An equation involving the poisson point process is formulated as: $$\prod_{j=1}^{K}\exp(-2\pi\lambda_j(sp_j)^{2/\alpha}\int_0^{\infty}r\int_0^{\infty}e^{-t(1+r^{\alpha})}dtdr).$$
Some algebraic manipulations are carried out and the equation is rewritten as:
$$\exp(-s^{2/\alpha}C(\alpha)\sum_{i=1}^{K}\lambda_ip_i^{2/\alpha}),$$ where $$C(\alpha)=\frac{2\pi^2 csc(\frac{2\pi}{\alpha})}{\alpha}.$$
I only know the manipulation is related to Gamma function.
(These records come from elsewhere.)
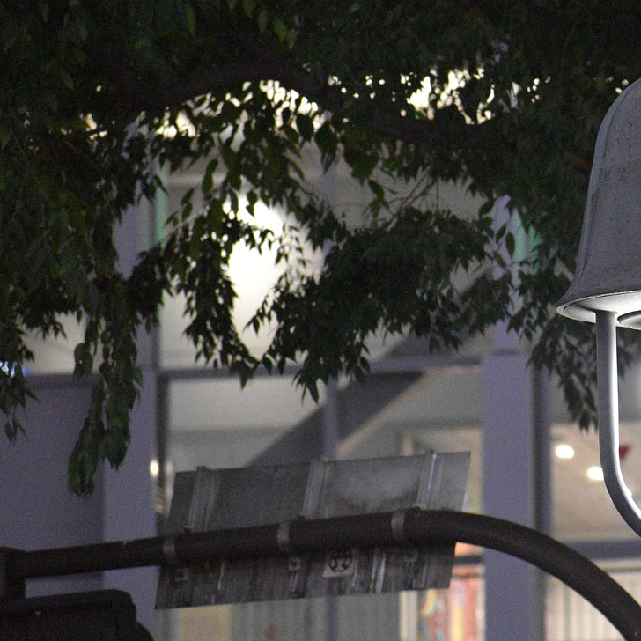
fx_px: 9972
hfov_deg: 3.7
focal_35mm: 476
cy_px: 344
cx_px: 693
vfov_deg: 3.7
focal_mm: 170
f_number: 5
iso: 5600
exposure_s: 1/125
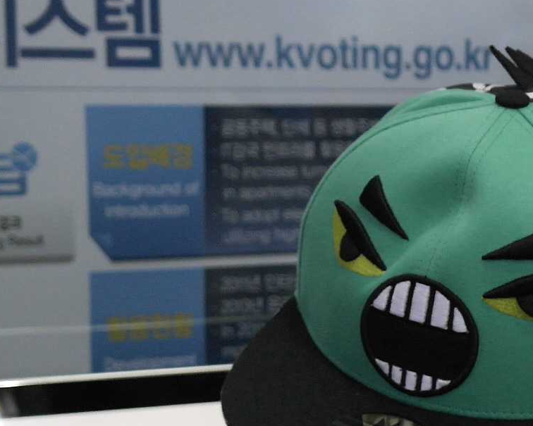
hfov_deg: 11.1
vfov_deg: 9.0
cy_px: 519
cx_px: 690
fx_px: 2682
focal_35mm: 170
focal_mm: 30
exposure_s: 1/50
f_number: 4.5
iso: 800
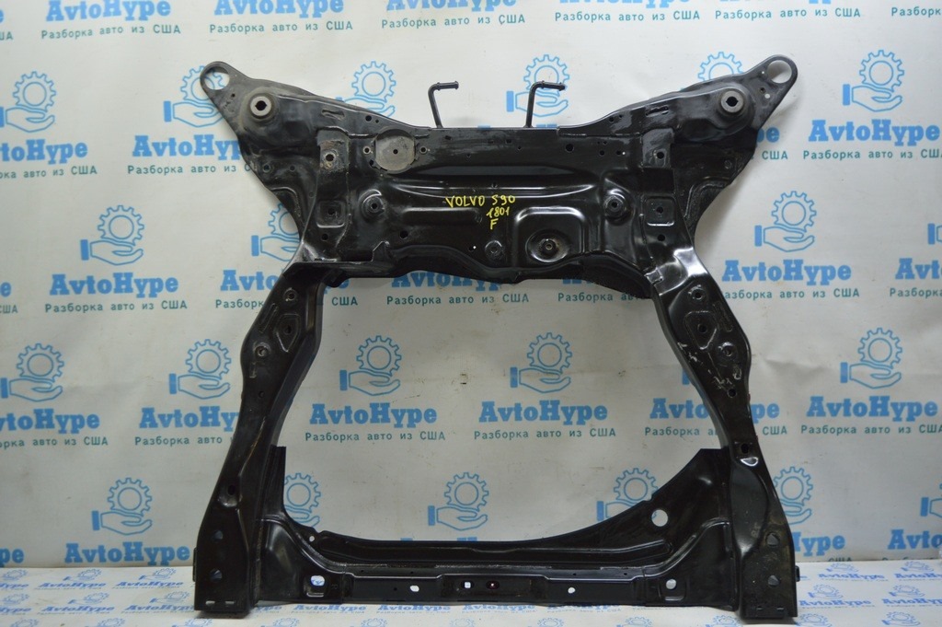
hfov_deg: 57.3
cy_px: 314
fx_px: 863
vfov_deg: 39.9
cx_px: 471
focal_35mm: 33
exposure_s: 1/50
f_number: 3.8
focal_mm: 22
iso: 400
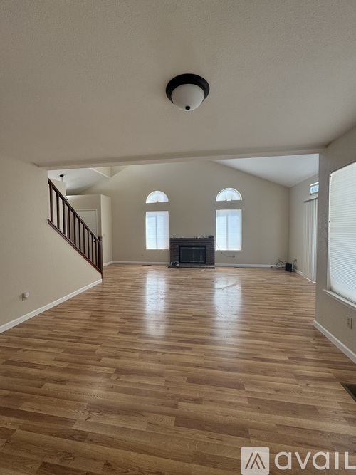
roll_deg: +0.2
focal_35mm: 14
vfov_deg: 102.1
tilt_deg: -3.3
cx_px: 178
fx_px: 192
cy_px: 238
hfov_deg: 85.7
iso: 100
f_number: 2.2
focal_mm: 2.22
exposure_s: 1/99
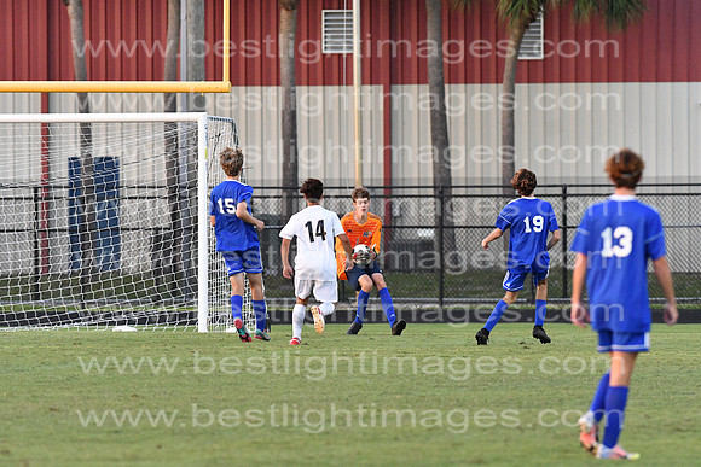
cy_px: 234
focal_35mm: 450
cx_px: 350
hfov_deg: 4.6
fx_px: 8764
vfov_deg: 3.1
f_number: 4.5
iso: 4000
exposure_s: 1/1000
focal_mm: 300
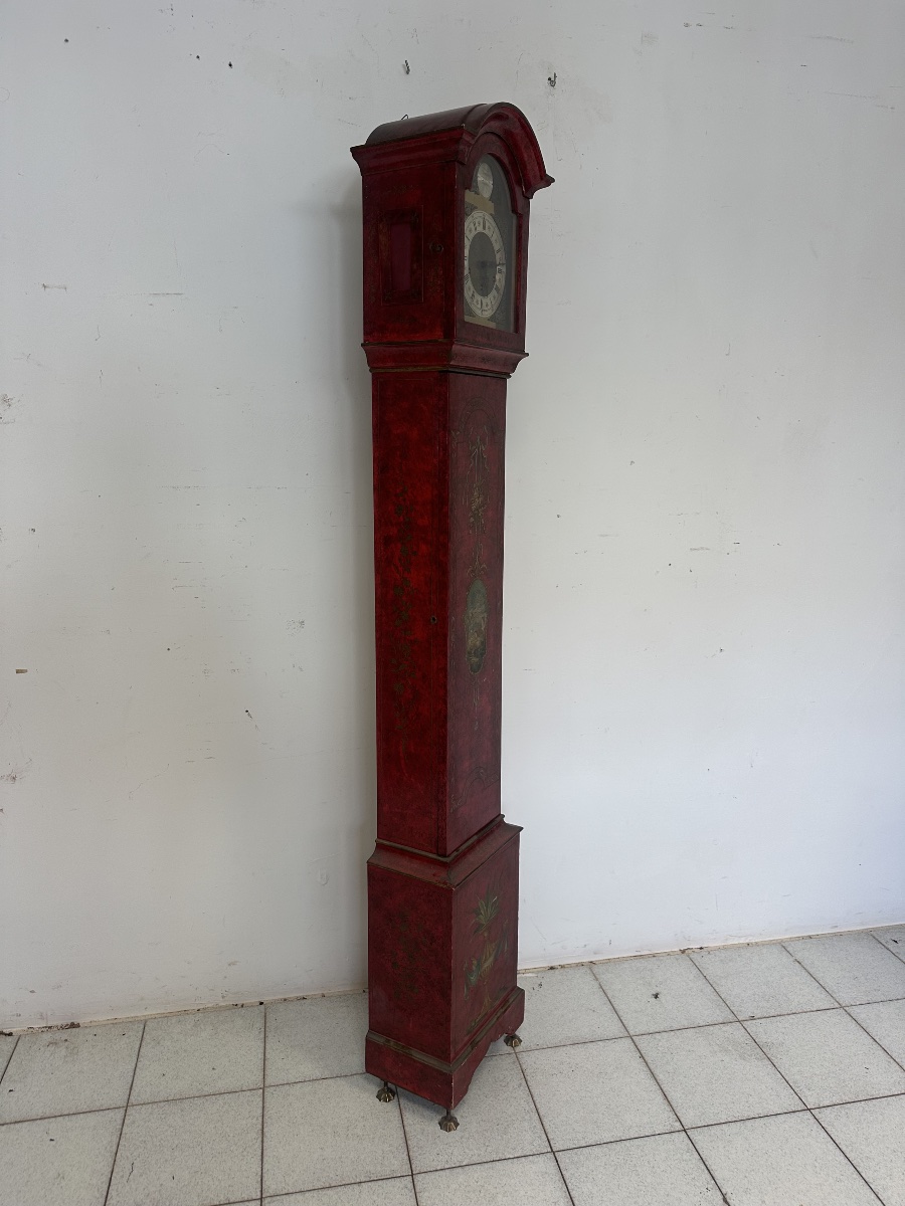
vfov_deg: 71.6
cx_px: 452
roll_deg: -1.4
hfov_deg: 56.8
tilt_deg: -11.3
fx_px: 837
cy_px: 603
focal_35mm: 24
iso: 100
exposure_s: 1/100
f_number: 1.78
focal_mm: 6.86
I want to know the datails about the manipulation.
Thanks a lot! : )
Focus on simplifying $$2\pi\int_0^{\infty}r\int_0^{\infty}e^{-t(1+r^{\alpha})}dtdr =2\pi\int_0^{\infty}\frac r{1+r^\alpha}dr$$
Substitute $u=\frac1{1+r^\alpha}$ to get a Beta function form $$\frac{2\pi}{\alpha}\int_0^1(1-u)^{\frac2\alpha-1}u^\frac2\alpha du=\frac{2\pi}{\alpha}\Gamma\left(1-\frac2\alpha\right)\Gamma\left(\frac2\alpha\right)$$
Use the Gamma function property $$\Gamma\left(1-z\right)\Gamma\left(z\right)=\pi\csc(\pi z), z\not\in\mathbb Z$$